We stayed in a hotel for three nights, waiting for one of my former fellow university students to hand over his apartment in the city, which we would stay in during his upcoming absence. Our room, on the 25th floor of a modern building, opened onto East 42nd Street. We had agreed to spend our first nights in luxury: the room was big, the bathroom adorned with marble, and the bed immense. Despite the long trip and despite being awake for more than 24 hours, we weren’t tired at all, nor did we want to sleep. Through the taxi window, I had avidly observed all that passed before my eyes: the graffiti on the palisades and walls; the waves of oversized cars; the baroque decay of certain neighborhoods; the diversity of the people walking on the sidewalks. I felt intoxicated; the dreams I had suppressed in my state of prolonged wakefulness were turning everything I saw into visions: eyes open, I was dreaming this newly discovered city. The almost electric atmosphere of this place, completely new to me, was as exciting for me as it was for A***, whose childhood and adolescence had been lived out in this familiar setting. For the first time, we could feel like a couple; in this restless, teeming city we were experiencing an ineffable, exalting feeling of intimacy and togetherness. The city before our eyes and under our feet united us through its simple strangeness or familiarity. I was trying to decipher the traces of A***’s past life, and for A*** this trip served as a type of secret confession.

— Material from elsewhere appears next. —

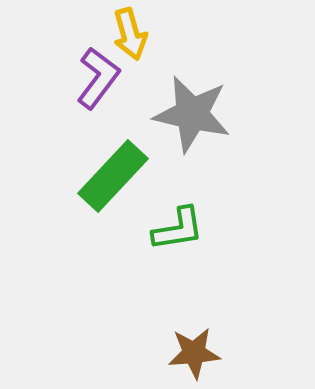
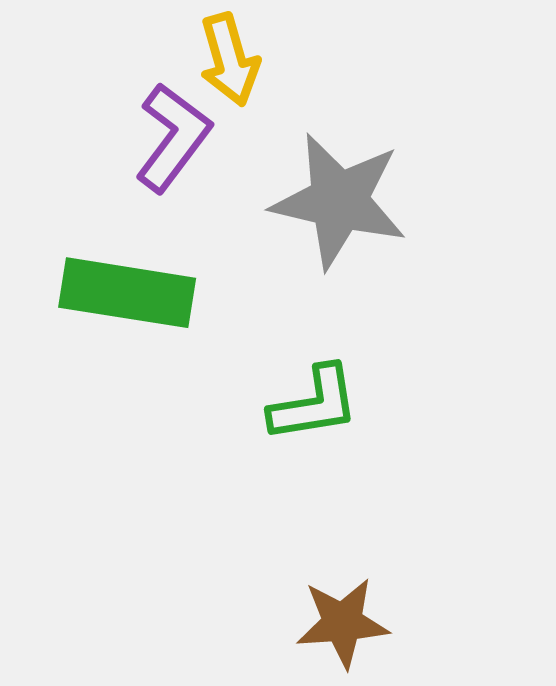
green rectangle: (113, 176) -> (127, 293), moved, turned 56

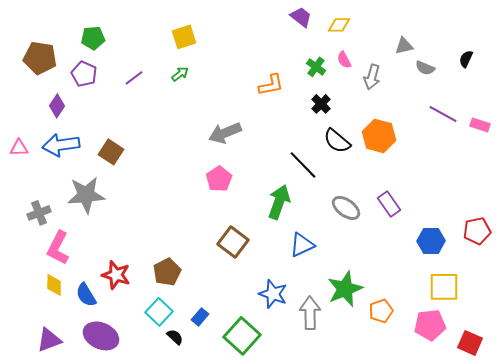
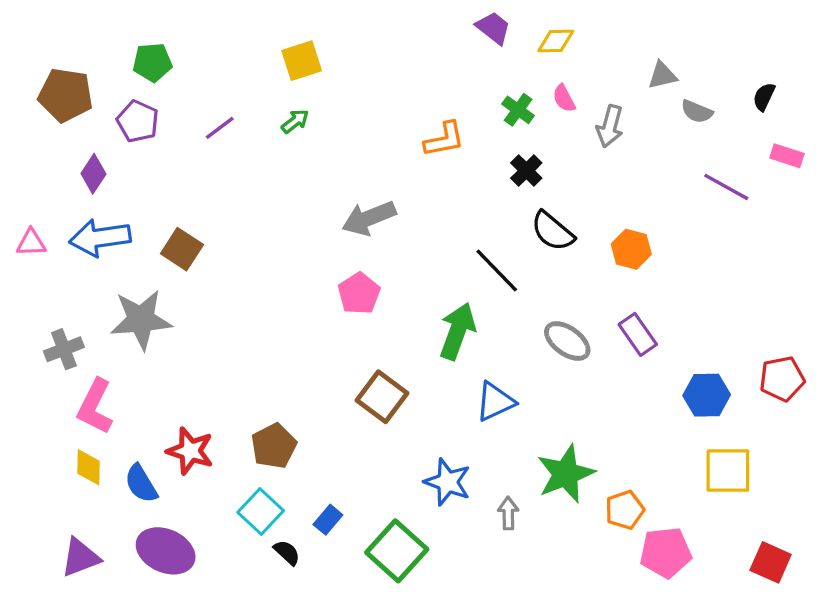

Turning away from the window where I had been contemplating the night sky and the horizon of lights, I did a little dance toward the bed. A*** came out of the shower, wearing only a towel. I coaxed A*** onto the bed, and then held my new prisoner captive between my arms and legs. As we rolled around, a juvenile excitement seized me, the desire to play, to roughhouse, to run out of breath doing something frivolous. I couldn’t remember having had such a desire for a long time; I had forgotten that state of mind, lost since childhood, and it returned to me suddenly in a hotel room smack in the middle of New York. I whispered inconsequential words in A***’s ear, who could do nothing but laugh. My body was immense; it could have embraced all of America. The blood in my arteries, the air in my lungs, the ideas in my head all shared the same lightness. I horsed around with A*** like I had never dared to do before, allowing myself the liberties and improprieties that formerly I had thought of as obscene, but which now seemed innocently naïve. When asked what I was doing, I replied that I had finished my homework and certainly had the right to play with my toys before my afternoon snack.